I understand there is a new trend called the “100 Mile Diet”. The concept is to eat local. Seems like a good idea, but it’s nothing new in Patagonia. With our home being place that produces an incredible amount of edible goodies given the climate and the wind, we try to live, and eat, as close to home as we can. To illustrate this point, I thought I’d take you through a menu of our meals from the past spring/summer. We had a busy time cooking up the local goods.
It all started the day that my bro-in-law returned from a long drive across the wild Steppe in his blue 1960s Jeep truck with a poor little hare he’d gently knocked off its feet somewhere east of Pilcaniyeu. The hare, or liebre in Spanish, was a goner, but it was in remarkably good condition. Inspired, the boys in the house set to work, skinning it and preparing it for a meal. In fact, this turned into many, many jars of liebre a la escabeche, a homemade kind of pickled hare. It was tender and delicious. Waste not, want not.
We thanked the little buddy, and enjoyed watching the cycles of life roll on. And the tail still hangs in the garage for good luck.
The, a few weeks later, we were out on the lovely Isla Victoria hiking, kayaking, horseback riding and generally living the good life. The island is populated by an almost-menacing herd of white tailed deer, a non-native species brought to this part of Patagonia almost a century ago by European immigrant. Luckily, they’ve not ever managed to get off the island (except for the odd spotting at the Peninsula Quetrihue), so the population has stayed under the watchful eyes of the park wardens of Nahuel Huapi National Park. How to manage sooo many deer with no natural predator? Well, wardens will regularly section off parts of the island and go on some ‘population control’ missions (aka hunting). It’s a bit sad, but there is no other alternative.
Anyway, after our getaway on the island, Max was at a meeting of Park Wardens back on the ‘main land’ and came home with a huge venison thigh, the juicy leg of one of those Isla Victoria deer that had been ‘controlled’ by said wardens. It was already cooked. In fact, it had of course been grilled on as asado by the wardens. So I chopped it into small little chunks and turned it into some scrumptuous goulash de ciervo. Hearty and warm on a windy spring night.
We had to wait a bit longer for the first fresh local trout, trucha, of the year. Again, the industrious bro-in-law brought it home from a pleasureful day trolling out on the lake. We baked it with lemons and simple spices, served it with roasted potatoes and of course some vino tinto. (Whoever said you had to drink white wine with fish has never had a Patagonian trout.)

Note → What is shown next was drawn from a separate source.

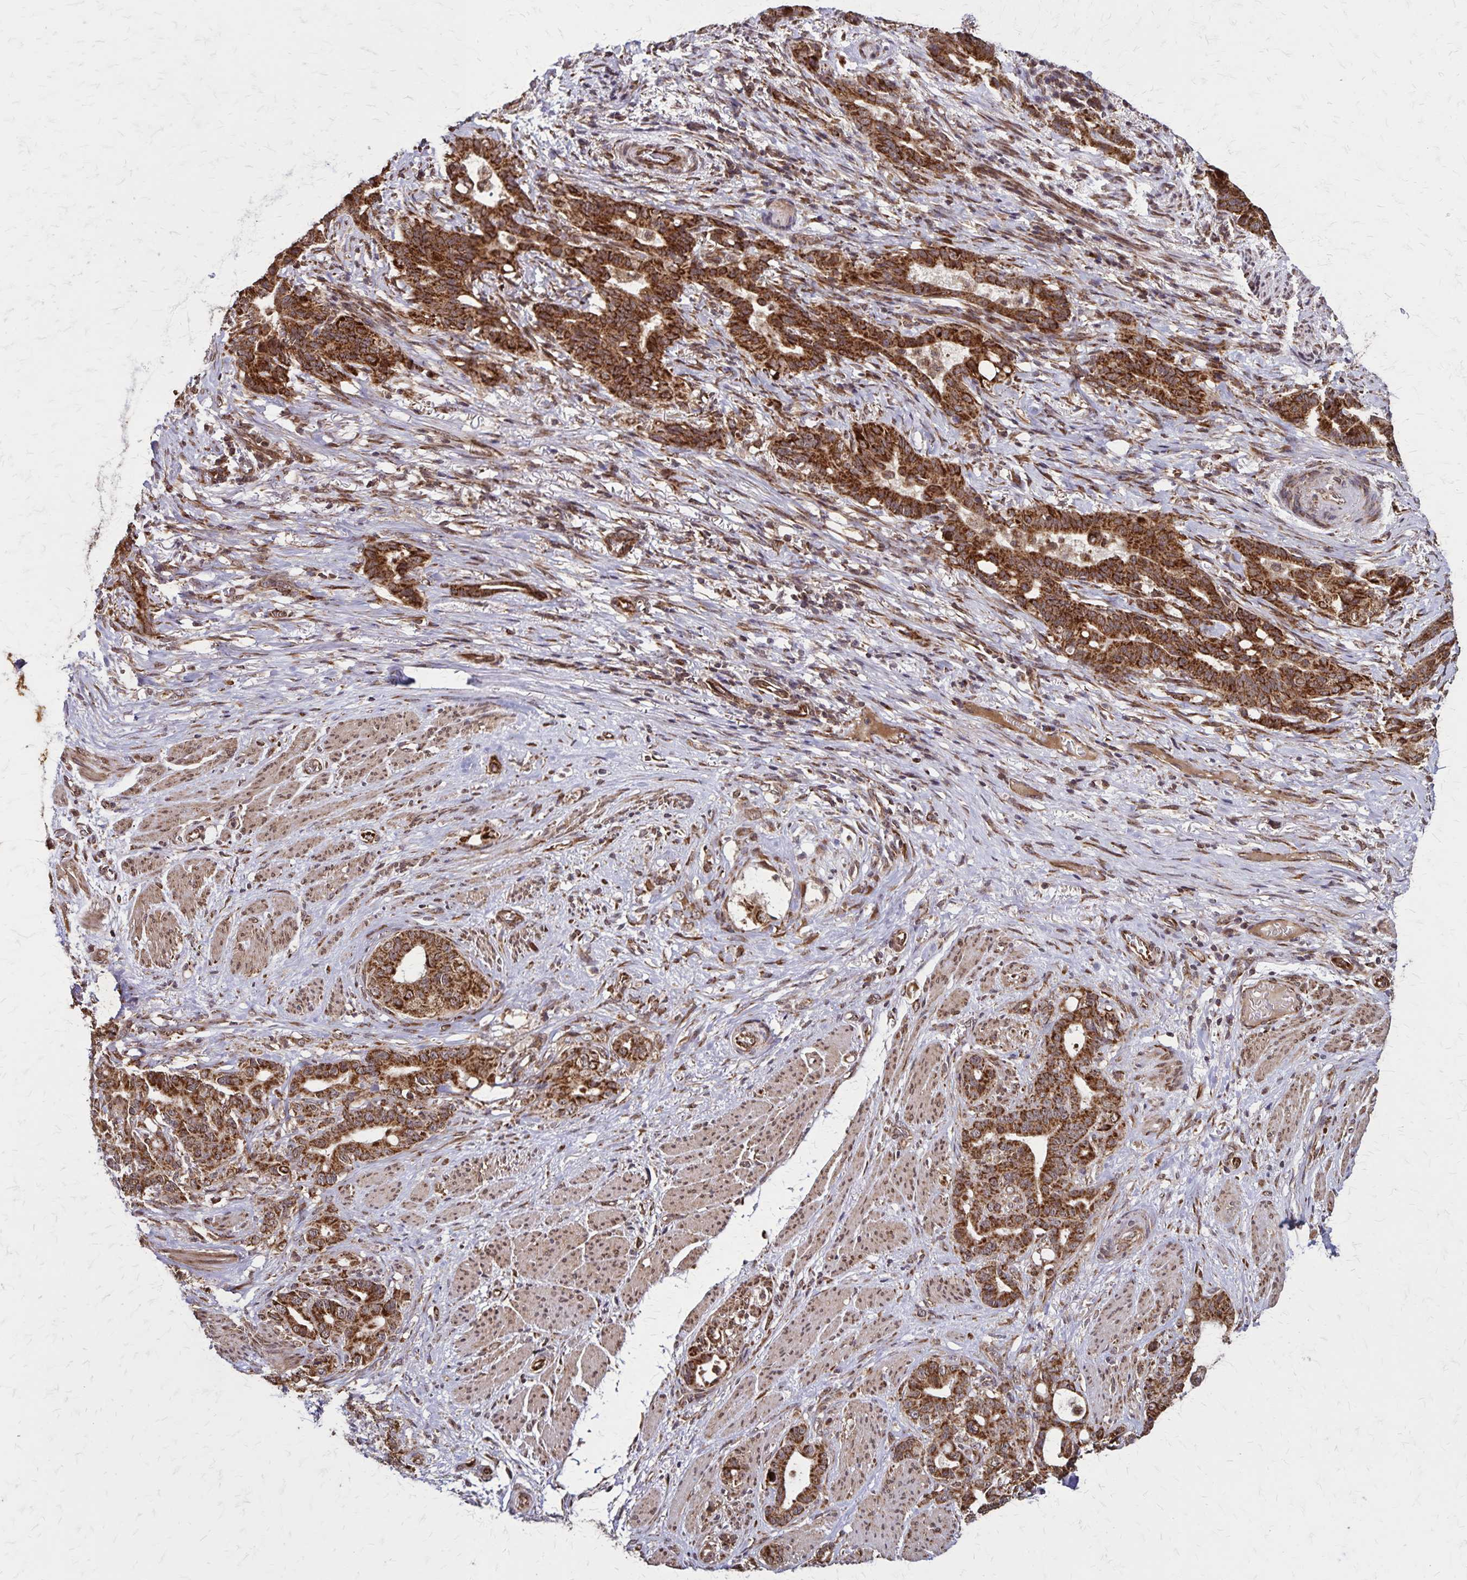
{"staining": {"intensity": "strong", "quantity": ">75%", "location": "cytoplasmic/membranous"}, "tissue": "stomach cancer", "cell_type": "Tumor cells", "image_type": "cancer", "snomed": [{"axis": "morphology", "description": "Normal tissue, NOS"}, {"axis": "morphology", "description": "Adenocarcinoma, NOS"}, {"axis": "topography", "description": "Esophagus"}, {"axis": "topography", "description": "Stomach, upper"}], "caption": "A brown stain highlights strong cytoplasmic/membranous expression of a protein in adenocarcinoma (stomach) tumor cells.", "gene": "NFS1", "patient": {"sex": "male", "age": 62}}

For our amigo Patricio’s birthday, some of the local gang (I was, alas busy working not sure I was quite up to the whole thing yet anyway) headed out to a friend’s estancia to pick up a sweet little spring lamb. In fact, two were brought back ropped into the back of the above-mentioned old Jeep. One became a family pet at Pato’s house. The other was dinner the following night. The cordero al asador was slow-roasted on a cross spit over a pile of churning coals, typical style. We ate outside under the canopy of the old cyprus trees in Pato’s enormous yard.
Not an ounce of meat was left behind on the cordero. We enjoyed it thoroughly, literally.
Local fruit begins in our back yard with rhubarb in late spring. Throw in some peached from the local verduleria and you’ve got some kind of a crisp, although finding the appropriate substitute for northern brown sugar is a challenge in these parts. If you’ve read this site before, you know of my passion for those cute little bubbly red berries, frambuesas. Luckily, the are all around come summer. There are also mora berries, gooseberries, sour cherries, and boysenberries. Then, come fall, our apple trees offer up so many smiley reds we can’t keep up with them.
Oh yeah, we can also drink locally since there is some decent pinot noirs, merlots (you know how I feel about Merlot) and cabernets from our local province, Rio Negro. I’ll spread myself beyond the 100-mile limit for Malbecs from Mendoza any day, but in the name of the ‘eat local’ game, we can handle it.
For dessert, what could beat either some ice cream from Jauja (locally-made and all-natural) or some chocolate from La Alpine, possibly the best homemade chocolate anywhere, and made about four blocks from our home.
The moral of this wonderful menu then, must be, “Why go anywhere when you can just stay here?!”